→ RECORDS PROVIDED
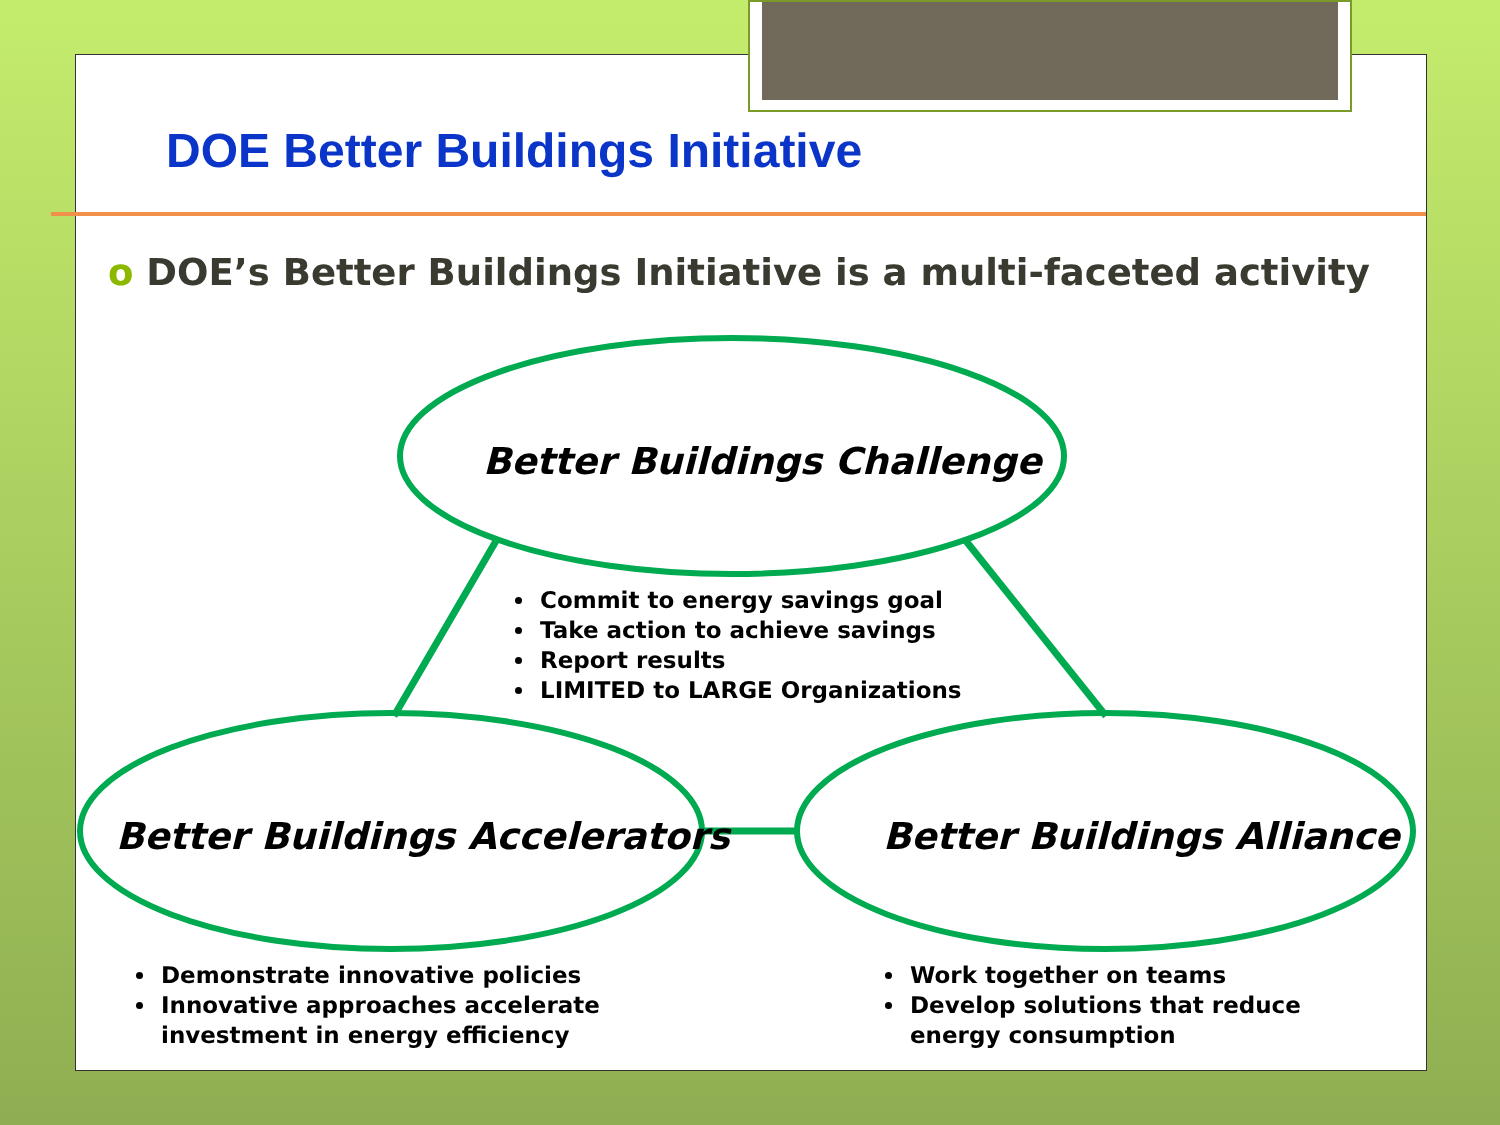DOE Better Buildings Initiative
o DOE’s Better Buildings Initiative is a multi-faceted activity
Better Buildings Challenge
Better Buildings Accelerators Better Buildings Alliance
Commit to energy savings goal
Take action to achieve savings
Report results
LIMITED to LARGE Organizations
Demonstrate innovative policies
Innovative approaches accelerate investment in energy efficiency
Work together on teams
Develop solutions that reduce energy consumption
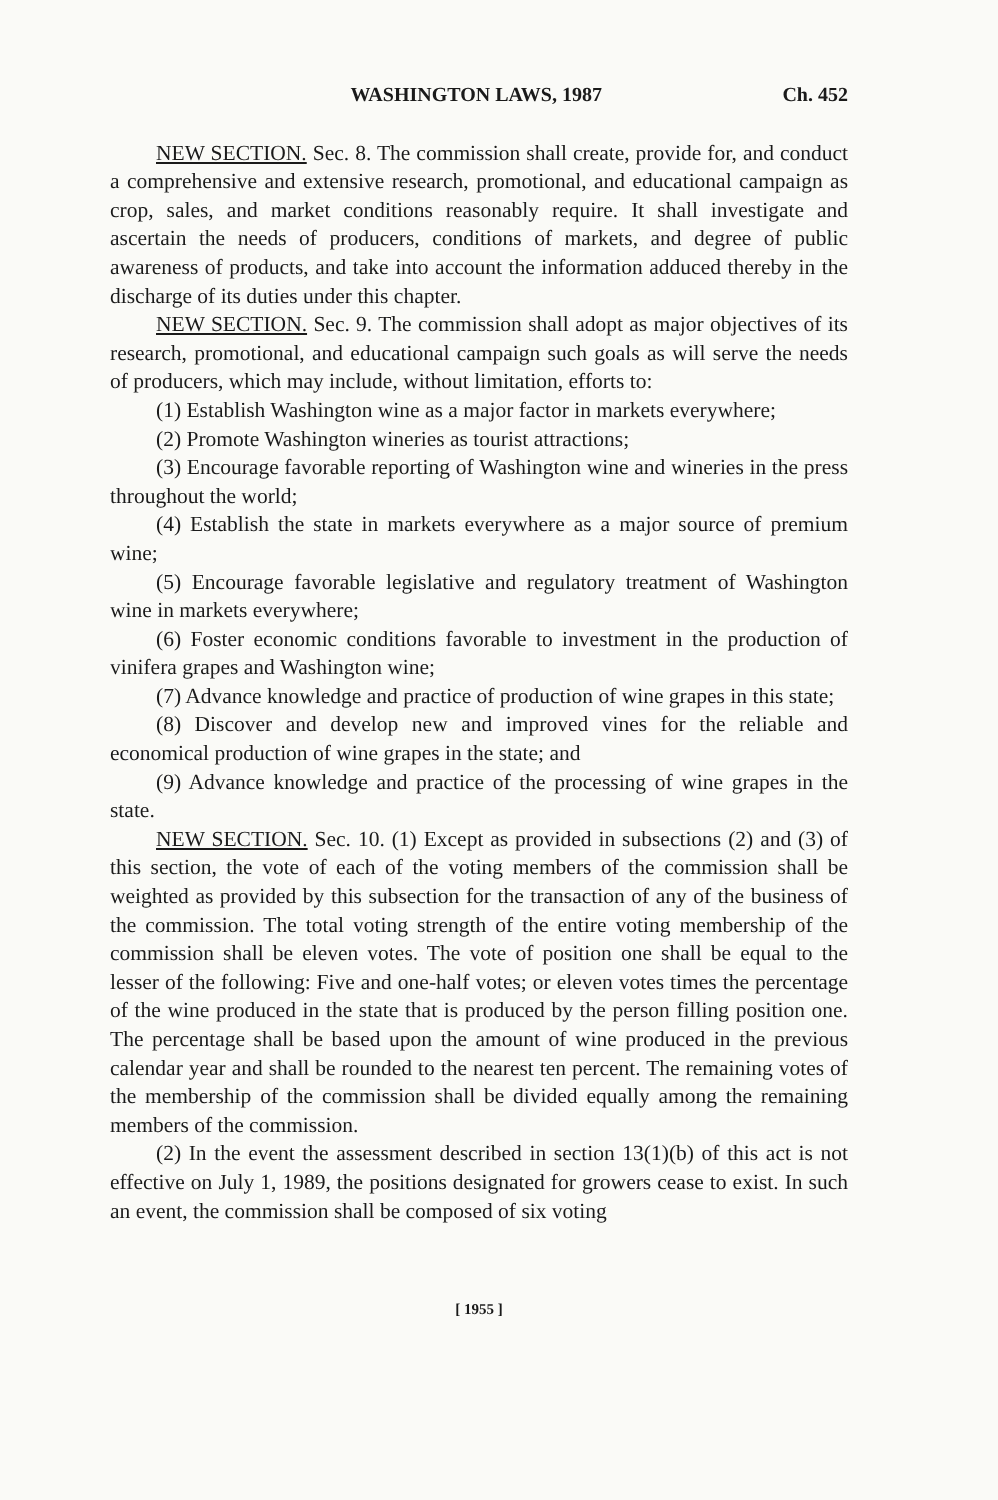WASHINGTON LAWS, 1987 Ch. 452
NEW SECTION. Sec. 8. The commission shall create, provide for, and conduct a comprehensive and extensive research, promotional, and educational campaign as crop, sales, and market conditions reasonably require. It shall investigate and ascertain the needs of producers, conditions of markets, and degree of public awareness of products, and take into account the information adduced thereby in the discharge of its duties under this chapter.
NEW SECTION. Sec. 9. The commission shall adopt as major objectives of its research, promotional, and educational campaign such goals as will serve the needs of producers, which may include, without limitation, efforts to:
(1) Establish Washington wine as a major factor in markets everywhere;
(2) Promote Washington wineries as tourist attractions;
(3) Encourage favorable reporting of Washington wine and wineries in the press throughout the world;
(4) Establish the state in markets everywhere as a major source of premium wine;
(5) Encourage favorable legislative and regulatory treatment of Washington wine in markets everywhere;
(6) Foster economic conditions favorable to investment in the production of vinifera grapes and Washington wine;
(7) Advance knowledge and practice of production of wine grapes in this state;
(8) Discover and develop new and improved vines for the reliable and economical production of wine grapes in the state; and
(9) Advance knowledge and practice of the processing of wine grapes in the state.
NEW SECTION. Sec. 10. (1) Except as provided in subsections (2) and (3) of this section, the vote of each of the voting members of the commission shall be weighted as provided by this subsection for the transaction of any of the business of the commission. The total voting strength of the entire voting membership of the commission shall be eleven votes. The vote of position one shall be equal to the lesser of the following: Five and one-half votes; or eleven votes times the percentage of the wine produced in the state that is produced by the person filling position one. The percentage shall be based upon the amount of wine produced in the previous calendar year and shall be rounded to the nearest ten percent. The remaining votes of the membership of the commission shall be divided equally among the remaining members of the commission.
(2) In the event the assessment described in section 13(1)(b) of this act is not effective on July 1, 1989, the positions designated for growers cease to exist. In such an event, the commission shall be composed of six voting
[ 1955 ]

→ PROBLEM DESCRIPTION
From the first line of the records through the line containing "(8) Discover and", please output exactly those lines and nothing more, leaving out the pictures.

→ SOLUTION BELOW
DOE Better Buildings Initiative
o DOE’s Better Buildings Initiative is a multi-faceted activity
Better Buildings Challenge
Better Buildings Accelerators Better Buildings Alliance
Commit to energy savings goal
Take action to achieve savings
Report results
LIMITED to LARGE Organizations
Demonstrate innovative policies
Innovative approaches accelerate investment in energy efficiency
Work together on teams
Develop solutions that reduce energy consumption
WASHINGTON LAWS, 1987 Ch. 452
NEW SECTION. Sec. 8. The commission shall create, provide for, and conduct a comprehensive and extensive research, promotional, and educational campaign as crop, sales, and market conditions reasonably require. It shall investigate and ascertain the needs of producers, conditions of markets, and degree of public awareness of products, and take into account the information adduced thereby in the discharge of its duties under this chapter.
NEW SECTION. Sec. 9. The commission shall adopt as major objectives of its research, promotional, and educational campaign such goals as will serve the needs of producers, which may include, without limitation, efforts to:
(1) Establish Washington wine as a major factor in markets everywhere;
(2) Promote Washington wineries as tourist attractions;
(3) Encourage favorable reporting of Washington wine and wineries in the press throughout the world;
(4) Establish the state in markets everywhere as a major source of premium wine;
(5) Encourage favorable legislative and regulatory treatment of Washington wine in markets everywhere;
(6) Foster economic conditions favorable to investment in the production of vinifera grapes and Washington wine;
(7) Advance knowledge and practice of production of wine grapes in this state;
(8) Discover and develop new and improved vines for the reliable and economical production of wine grapes in the state; and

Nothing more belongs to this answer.